Javascript 拼接去掉错误的元素
Javascript splice removes wrong element
我对这个非常简单的代码无法正常工作感到有些困惑:
//find the index to be removed
cardData.likeData.likeUids.forEach ((entry, index) => {
if (entry === uid){
uidFound = true
uidIndex = index
console.log ("Found uid, index is " + uidIndex)
//console shows correct index
}
})
let newLikeUids = cardData.likeData.likeUids.splice (uidIndex, 1)
//instead of deleting the found index, the element before the index is removed... for some reason
知道为什么这不起作用吗?
你应该使用 findIndex。我不知道你的数组是什么样的,但在类似的情况下,你想从 1 和 0 的数组中删除第一个 1,你会写这样的东西:
const arr = [0,0,0,0,0,1,0,0,0];
arr.splice(arr.findIndex(e => e === 1), 1);
console.log(arr);
也许filter数组的方法可以帮到你
cardData.likeData.likeUids.filter ((entry) => {
return entry !== uid;
});
如果您有很多 uid 需要删除
你可以试试
cardData.likeData.likeUids.filter ((entry) => {
return uids.indexOf(entry) === -1;
});
https://developer.mozilla.org/en-US/docs/Web/JavaScript/Reference/Global_Objects/Array/filter
我根据你写的做了一小段代码,似乎做了你想要的:
更改 UID 将决定从数据中删除什么。
let data = [1,2,3];
let uid = 1;
let foundUidIndex;
data.forEach ((entry, index) => {
if (entry === uid){
foundUidIndex = index;
console.log ("Found uid, index is " + foundUidIndex)
}
})
data.splice(foundUidIndex, 1);
console.log(data);
我注意到问题是您可能以错误的方式使用了 splice。
The splice() method changes the contents of an array by removing or replacing existing elements and/or adding new elements in place. To access part of an array without modifying it, see slice()

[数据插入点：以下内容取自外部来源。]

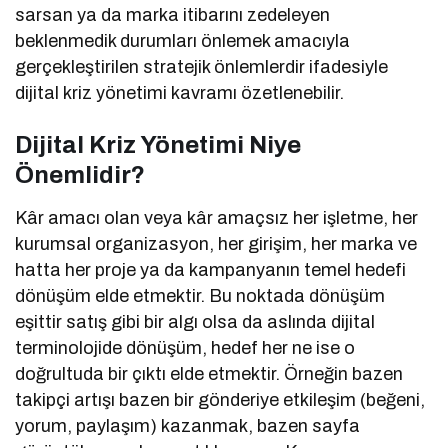
sarsan ya da marka itibarını zedeleyen
beklenmedik durumları önlemek amacıyla
gerçekleştirilen stratejik önlemlerdir ifadesiyle
dijital kriz yönetimi kavramı özetlenebilir.
Dijital Kriz Yönetimi Niye
Önemlidir?
Kâr amacı olan veya kâr amaçsız her işletme, her
kurumsal organizasyon, her girişim, her marka ve
hatta her proje ya da kampanyanın temel hedefi
dönüşüm elde etmektir. Bu noktada dönüşüm
eşittir satış gibi bir algı olsa da aslında dijital
terminolojide dönüşüm, hedef her ne ise o
doğrultuda bir çıktı elde etmektir. Örneğin bazen
takipçi artışı bazen bir gönderiye etkileşim (beğeni,
yorum, paylaşım) kazanmak, bazen sayfa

但是在您的代码中,您试图将 splice 的值分配给一个不起作用的值。
您可能混合了 slice 和 splice。我认为在这种情况下,您应该改用 slice。
The slice() method returns a shallow copy of a portion of an array into a new array object selected from start to end (end not included) where start and end represent the index of items in that array. The original array will not be modified.
我对这个非常简单的代码无法正常工作感到有些困惑:
//find the index to be removed
cardData.likeData.likeUids.forEach ((entry, index) => {
if (entry === uid){
uidFound = true
uidIndex = index
console.log ("Found uid, index is " + uidIndex)
//console shows correct index
}
})
let newLikeUids = cardData.likeData.likeUids.splice (uidIndex, 1)
//instead of deleting the found index, the element before the index is removed... for some reason
知道为什么这不起作用吗?
你应该使用 findIndex。我不知道你的数组是什么样的,但在类似的情况下,你想从 1 和 0 的数组中删除第一个 1,你会写这样的东西:
const arr = [0,0,0,0,0,1,0,0,0];
arr.splice(arr.findIndex(e => e === 1), 1);
console.log(arr);
也许filter数组的方法可以帮到你
cardData.likeData.likeUids.filter ((entry) => {
return entry !== uid;
});
如果您有很多 uid 需要删除
你可以试试
cardData.likeData.likeUids.filter ((entry) => {
return uids.indexOf(entry) === -1;
});
https://developer.mozilla.org/en-US/docs/Web/JavaScript/Reference/Global_Objects/Array/filter
我根据你写的做了一小段代码,似乎做了你想要的:
更改 UID 将决定从数据中删除什么。
let data = [1,2,3];
let uid = 1;
let foundUidIndex;
data.forEach ((entry, index) => {
if (entry === uid){
foundUidIndex = index;
console.log ("Found uid, index is " + foundUidIndex)
}
})
data.splice(foundUidIndex, 1);
console.log(data);
我注意到问题是您可能以错误的方式使用了 splice。
The splice() method changes the contents of an array by removing or replacing existing elements and/or adding new elements in place. To access part of an array without modifying it, see slice()
但是在您的代码中,您试图将 splice 的值分配给一个不起作用的值。
您可能混合了 slice 和 splice。我认为在这种情况下,您应该改用 slice。
The slice() method returns a shallow copy of a portion of an array into a new array object selected from start to end (end not included) where start and end represent the index of items in that array. The original array will not be modified.